Most transducers/probes are multi-herz, which means they offer more than one frequency, usually 2, 4, and 6 MHz.  Once the landmarks have been identified and the overall gain is satisfactory, try each frequency with a simple adjustment and determine which provides the best penetration and resolution.  


  • The lower the frequency, the higher the penetration but lower the resolution.
  • The higher the frequency, the less the penetration but the better the resolution.

This means images of a patient with Large Maternal Body Habitus (LMBH) most often improves with the lowest frequency, and our smaller, more athletic patients can use the higher frequency for better resolution images. The frequency is often displayed at the top of the image where the TI and MI are located.

The optimal area of the ultrasound beam is the focus, demonstrated by a triangle or karat along the depth scale. Place this at the area of interest at the correct depth.  On some systems, the focus makes a significant difference in clarity, but in other systems, there does not appear to be much change.

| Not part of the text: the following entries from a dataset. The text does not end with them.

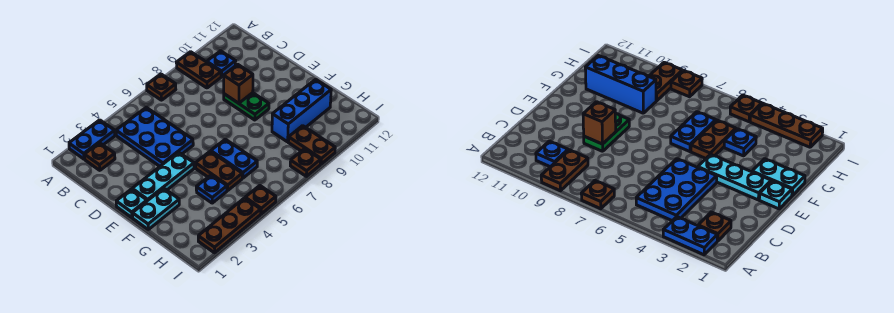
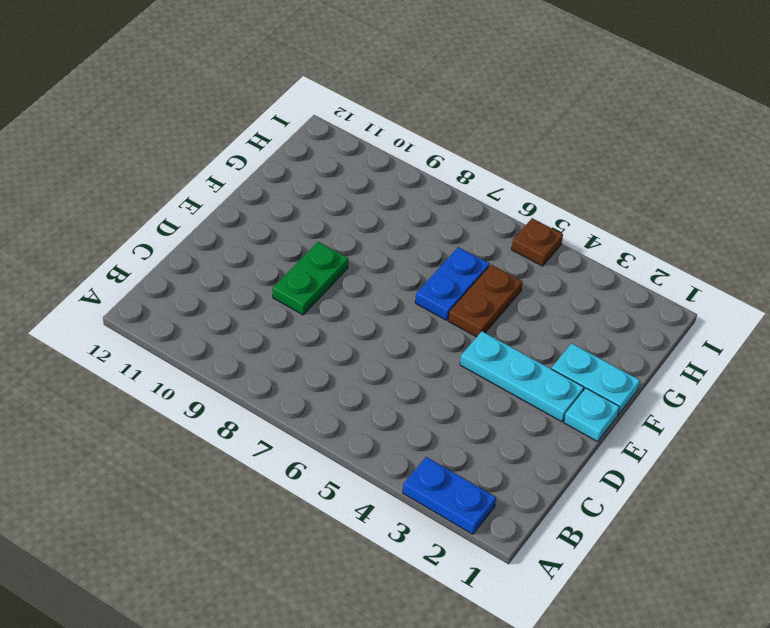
none -> brown 1x1 plate [147,74,176,100]
none -> brown 1x2 plate [176,52,221,88]
none -> brown 1x1 plate [84,143,115,170]

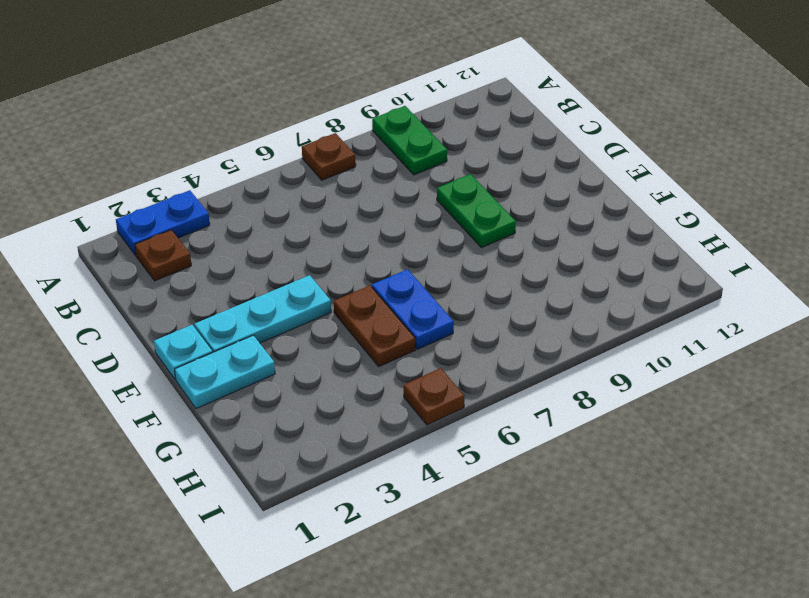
green 1x2 plate [372,106,447,175] -> brown 1x2 plate [176,52,221,88]
none -> blue 2x3 plate [116,107,193,166]
none -> blue 1x1 plate [207,51,236,77]
none -> blue 1x1 plate [196,175,227,203]

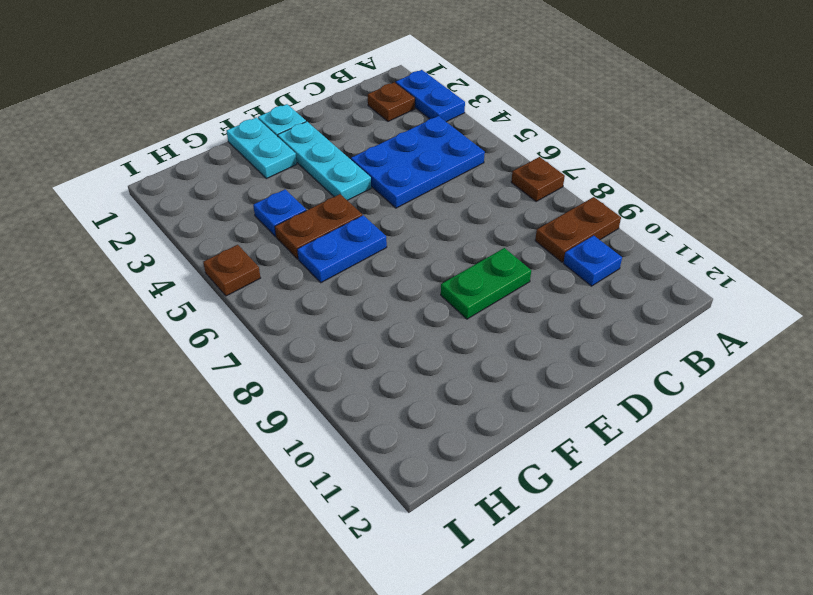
none -> blue 1x3 brick [272,80,331,142]
none -> brown 1x2 plate [288,126,335,164]
none -> brown 1x3 plate [198,198,261,253]

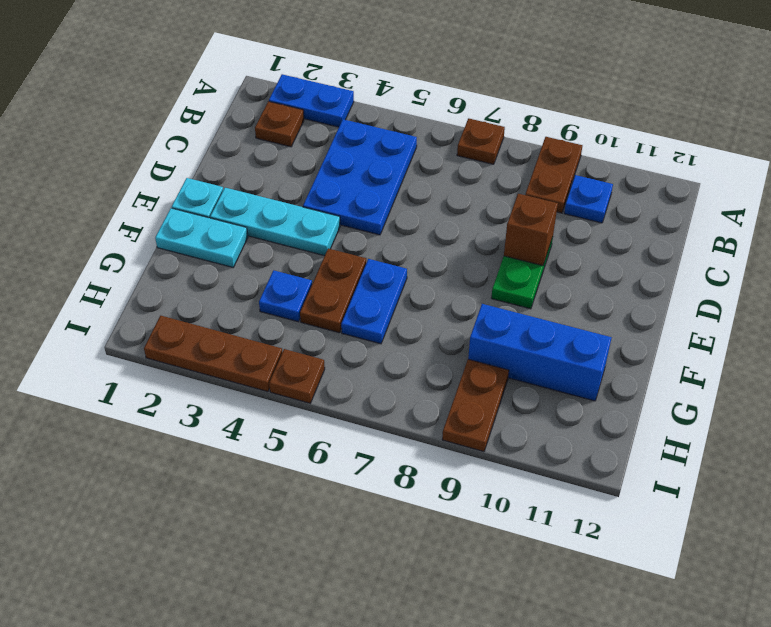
none -> brown 1x1 plate [290,149,321,176]

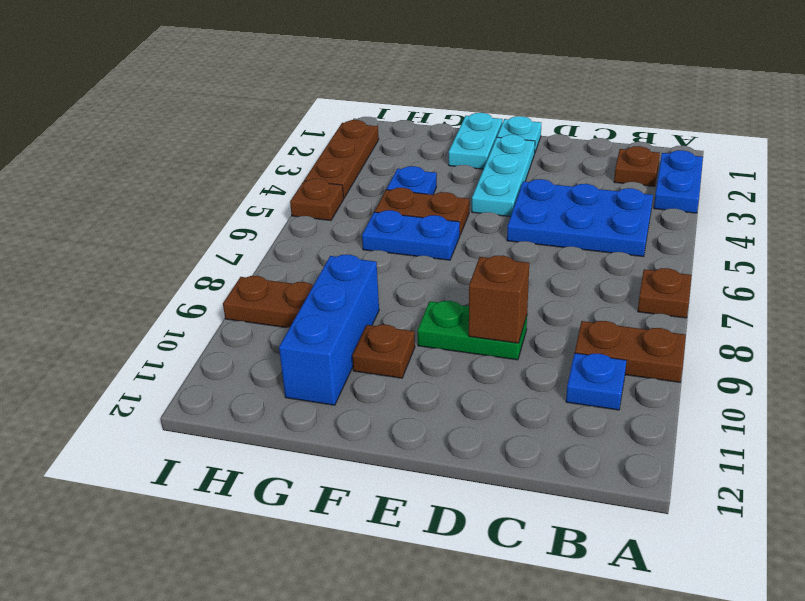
brown 1x1 plate [352,325,415,378] -> brown 1x1 plate moved to [290,149,321,176]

After the above have been set to optimize the image, the slide pods or TGC/STC can be used to fine tune the image even more.  These are a step alteration in the gain, with the slides on the top affecting the top of the image and vice versa. Most often the “slope” is a gradual downward slope to the right.

Manufacturers frequently have specific image enhancing features under proprietary names which reduce haze, clutter, and artifacts allowing for improved clarity of images. These harmonic features may allow for increased penetration without details lost. Simply turning this feature on and determining its benefit (or not) is required.

Looking at the Heart

Once the optimal image has been achieved by using the features discussed above, there are additional tips to see that small fetal heart.
Some systems have a Field of View (FOV) which has the effect of “coning down” and creating a smaller field visible and increases image clarification.  This is the consequence of taking only a portion of the available area to scan instead of the entire area seen prior to using this option.  Often, a pie-shaped icon is on the image top to illustrate and highlight the FOV area.

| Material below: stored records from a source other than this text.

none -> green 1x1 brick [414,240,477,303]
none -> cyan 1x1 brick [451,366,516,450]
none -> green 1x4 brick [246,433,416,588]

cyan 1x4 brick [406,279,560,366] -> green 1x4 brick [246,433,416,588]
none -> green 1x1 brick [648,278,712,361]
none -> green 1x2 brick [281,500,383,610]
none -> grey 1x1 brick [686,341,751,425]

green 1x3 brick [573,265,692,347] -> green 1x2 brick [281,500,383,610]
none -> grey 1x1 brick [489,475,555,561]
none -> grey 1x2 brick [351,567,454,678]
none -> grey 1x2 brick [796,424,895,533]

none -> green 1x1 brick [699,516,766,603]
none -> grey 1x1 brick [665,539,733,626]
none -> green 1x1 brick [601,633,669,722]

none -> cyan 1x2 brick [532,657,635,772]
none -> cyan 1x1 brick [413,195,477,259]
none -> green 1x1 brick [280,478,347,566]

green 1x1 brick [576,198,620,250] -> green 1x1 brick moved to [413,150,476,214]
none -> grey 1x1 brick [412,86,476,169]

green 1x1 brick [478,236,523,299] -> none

Using the Zoom option will increase the image size, which also can make it easier to visualize the fetal heart.  In addition, most of the Zoom also has a feature which allows the size of the area, or box, to be increased/decreased.  Another key to using a zoom option is to be certain the item of interest is directly in the center of the box.

When viewing the small fetal heart, another gain adjustment making the image brighter aids in recognizing the wave form during Motion-mode (M-mode). This gain is sometimes located by turning the M-mode dial.  The brighter the image, the more likely the wave form is visualized. Also, the wave form will be in direct relationship to the location of the heart in the 2 Dimensional (2 D) image.  For example, if the heart is in the center, the q, r, s, etc. waves will be in the center of the strip.  If the heart is at the bottom of the image, the wave form will be at the bottom of the strip.

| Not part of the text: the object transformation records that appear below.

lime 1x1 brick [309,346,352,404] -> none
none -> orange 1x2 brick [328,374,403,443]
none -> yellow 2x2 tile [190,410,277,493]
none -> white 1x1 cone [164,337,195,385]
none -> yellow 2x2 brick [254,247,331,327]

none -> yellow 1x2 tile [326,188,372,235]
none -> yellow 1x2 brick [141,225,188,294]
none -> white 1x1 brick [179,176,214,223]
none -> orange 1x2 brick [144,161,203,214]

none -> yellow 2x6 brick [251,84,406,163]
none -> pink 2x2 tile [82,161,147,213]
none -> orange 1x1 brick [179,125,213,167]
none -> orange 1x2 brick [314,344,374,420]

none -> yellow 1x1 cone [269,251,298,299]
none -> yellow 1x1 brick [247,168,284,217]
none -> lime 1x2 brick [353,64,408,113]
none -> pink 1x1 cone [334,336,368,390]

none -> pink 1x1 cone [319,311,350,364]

Oftentimes, maternal respirations interfere with achieving a well demonstrated strip.  To overcome this, ask the patient/client to suspend breathing or hold her breath.  Be aware, if she takes in a deep breath, the fetal heart may move out of the image, and you will need to make the necessary adjustments.

All of these discussed options to improve ultrasound images pertain to both Transabdominal and Transvaginal imaging. However, it is reasonable to anticipate that Transvaginal images will be larger and therefore improve the ability to obtain a fetal heart rate.

Using these tips should increase the skill set and confidence for the nurse sonographer and show this little miracle to his or her maximum potential.  The tips prior to the “M-mode” can be used for general imaging as well.